Today, there are an estimated 1.5 million people who have been diagnosed with HIV or AIDS in Russia, which has a population of 140 million.

7 Dec 2016

MOSCOW — Max Malyshev first started using drugs as a teenager in Tver, an industrial city north of Moscow, mostly because it “was just fun,” the 39-year-old said.

He grew up in what he called a “typical Russian family,” one where the “father drinks too much” and everyone suffered in the face of an uncertain future in post-Soviet Russia.

He was looking for an escape. So, at age 16, he began injecting amphetamines and heroin.
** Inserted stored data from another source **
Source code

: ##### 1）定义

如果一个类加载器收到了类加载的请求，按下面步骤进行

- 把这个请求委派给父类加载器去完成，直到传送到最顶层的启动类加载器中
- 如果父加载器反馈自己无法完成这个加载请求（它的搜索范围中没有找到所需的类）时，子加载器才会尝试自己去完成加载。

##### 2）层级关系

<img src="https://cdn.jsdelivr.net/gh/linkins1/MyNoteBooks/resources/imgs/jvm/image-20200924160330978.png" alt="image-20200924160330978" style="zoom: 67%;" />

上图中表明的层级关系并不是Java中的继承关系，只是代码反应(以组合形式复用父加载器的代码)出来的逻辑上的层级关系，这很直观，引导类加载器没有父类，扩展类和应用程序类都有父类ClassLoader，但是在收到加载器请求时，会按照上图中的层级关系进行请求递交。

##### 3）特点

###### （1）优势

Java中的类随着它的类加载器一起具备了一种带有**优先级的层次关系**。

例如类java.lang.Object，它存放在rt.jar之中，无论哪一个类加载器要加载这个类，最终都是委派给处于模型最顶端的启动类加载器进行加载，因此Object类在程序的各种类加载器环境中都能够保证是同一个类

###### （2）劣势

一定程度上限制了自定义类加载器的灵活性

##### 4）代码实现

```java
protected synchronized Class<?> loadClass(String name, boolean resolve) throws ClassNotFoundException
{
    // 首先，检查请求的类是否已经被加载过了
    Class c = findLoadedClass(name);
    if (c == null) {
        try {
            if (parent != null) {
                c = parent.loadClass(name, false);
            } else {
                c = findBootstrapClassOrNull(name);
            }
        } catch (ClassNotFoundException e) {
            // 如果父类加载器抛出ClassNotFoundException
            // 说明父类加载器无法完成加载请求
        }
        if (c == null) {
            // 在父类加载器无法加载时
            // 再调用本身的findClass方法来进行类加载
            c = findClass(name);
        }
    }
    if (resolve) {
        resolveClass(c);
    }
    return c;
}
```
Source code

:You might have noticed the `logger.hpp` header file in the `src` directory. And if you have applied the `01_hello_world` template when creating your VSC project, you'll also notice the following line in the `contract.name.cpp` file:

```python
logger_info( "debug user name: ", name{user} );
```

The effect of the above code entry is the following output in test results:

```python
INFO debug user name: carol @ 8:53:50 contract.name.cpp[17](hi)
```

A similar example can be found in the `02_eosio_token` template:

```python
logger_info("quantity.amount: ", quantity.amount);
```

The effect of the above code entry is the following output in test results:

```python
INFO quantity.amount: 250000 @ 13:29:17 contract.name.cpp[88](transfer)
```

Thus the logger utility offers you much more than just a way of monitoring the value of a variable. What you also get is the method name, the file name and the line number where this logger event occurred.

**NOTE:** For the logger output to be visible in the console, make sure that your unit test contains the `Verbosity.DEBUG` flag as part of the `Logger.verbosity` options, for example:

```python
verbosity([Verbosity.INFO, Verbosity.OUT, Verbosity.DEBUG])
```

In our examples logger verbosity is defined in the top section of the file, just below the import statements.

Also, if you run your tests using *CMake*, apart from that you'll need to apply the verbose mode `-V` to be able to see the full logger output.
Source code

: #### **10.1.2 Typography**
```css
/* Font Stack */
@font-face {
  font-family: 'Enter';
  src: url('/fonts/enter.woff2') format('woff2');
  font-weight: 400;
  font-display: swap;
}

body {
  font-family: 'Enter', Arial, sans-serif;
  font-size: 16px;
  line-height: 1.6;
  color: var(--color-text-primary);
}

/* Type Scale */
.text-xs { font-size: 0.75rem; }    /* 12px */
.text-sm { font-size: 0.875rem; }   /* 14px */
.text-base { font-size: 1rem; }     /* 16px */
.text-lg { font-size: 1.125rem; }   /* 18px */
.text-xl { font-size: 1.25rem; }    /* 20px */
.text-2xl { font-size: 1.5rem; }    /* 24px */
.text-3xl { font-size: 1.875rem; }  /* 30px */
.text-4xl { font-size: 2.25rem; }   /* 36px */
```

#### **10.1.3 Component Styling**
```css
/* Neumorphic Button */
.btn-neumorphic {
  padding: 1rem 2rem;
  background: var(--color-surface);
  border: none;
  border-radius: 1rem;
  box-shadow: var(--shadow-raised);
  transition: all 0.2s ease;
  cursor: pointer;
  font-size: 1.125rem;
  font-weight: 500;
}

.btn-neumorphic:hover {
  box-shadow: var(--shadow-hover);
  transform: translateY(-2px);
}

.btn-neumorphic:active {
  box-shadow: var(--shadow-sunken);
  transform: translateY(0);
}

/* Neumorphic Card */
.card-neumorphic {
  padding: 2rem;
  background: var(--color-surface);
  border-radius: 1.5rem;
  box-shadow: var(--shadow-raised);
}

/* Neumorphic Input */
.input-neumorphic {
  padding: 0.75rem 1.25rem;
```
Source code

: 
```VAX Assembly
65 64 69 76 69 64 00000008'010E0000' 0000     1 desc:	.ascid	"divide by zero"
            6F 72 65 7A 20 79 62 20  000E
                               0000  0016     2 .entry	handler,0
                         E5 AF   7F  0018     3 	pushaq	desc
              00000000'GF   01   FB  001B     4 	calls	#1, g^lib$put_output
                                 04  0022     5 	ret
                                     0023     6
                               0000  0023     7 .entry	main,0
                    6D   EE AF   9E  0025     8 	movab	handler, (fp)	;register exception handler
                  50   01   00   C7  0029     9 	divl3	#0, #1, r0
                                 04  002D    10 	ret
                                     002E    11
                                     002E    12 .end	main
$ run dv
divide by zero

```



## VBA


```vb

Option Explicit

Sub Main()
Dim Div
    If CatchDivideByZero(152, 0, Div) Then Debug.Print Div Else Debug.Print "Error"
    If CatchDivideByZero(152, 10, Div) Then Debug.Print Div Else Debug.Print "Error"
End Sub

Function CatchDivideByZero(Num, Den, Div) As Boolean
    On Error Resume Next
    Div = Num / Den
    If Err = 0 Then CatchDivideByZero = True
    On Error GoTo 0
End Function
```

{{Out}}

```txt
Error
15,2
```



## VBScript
Eventually, he moved on to “krokodil,” a locally produced, opioid-based drug nicknamed after the reptile for the skin ulcers it frequently produces that resemble scales. Malyshev spoke of the freewheeling parties he attended, where no one worried about drawing drugs from the same vial.

Russia HIV3

 In 1997, after Malyshev was arrested for dealing drugs, the police forced him to take an HIV test, a standard government policy. His results were positive. But when he was released, he found no reason to change his lifestyle. “What option was there?” he asked. After all, as he put it, “there were barely any services available” to treat his addiction. Antiretrovirals to treat the disease funded by the government were offered to him in theory. But with a chaotic lifestyle of daily drug use, cold indifference from health-care providers who viewed him as a “junkie,” and a near total absence of addiction services, access to care for Malyshev was effectively nonexistent.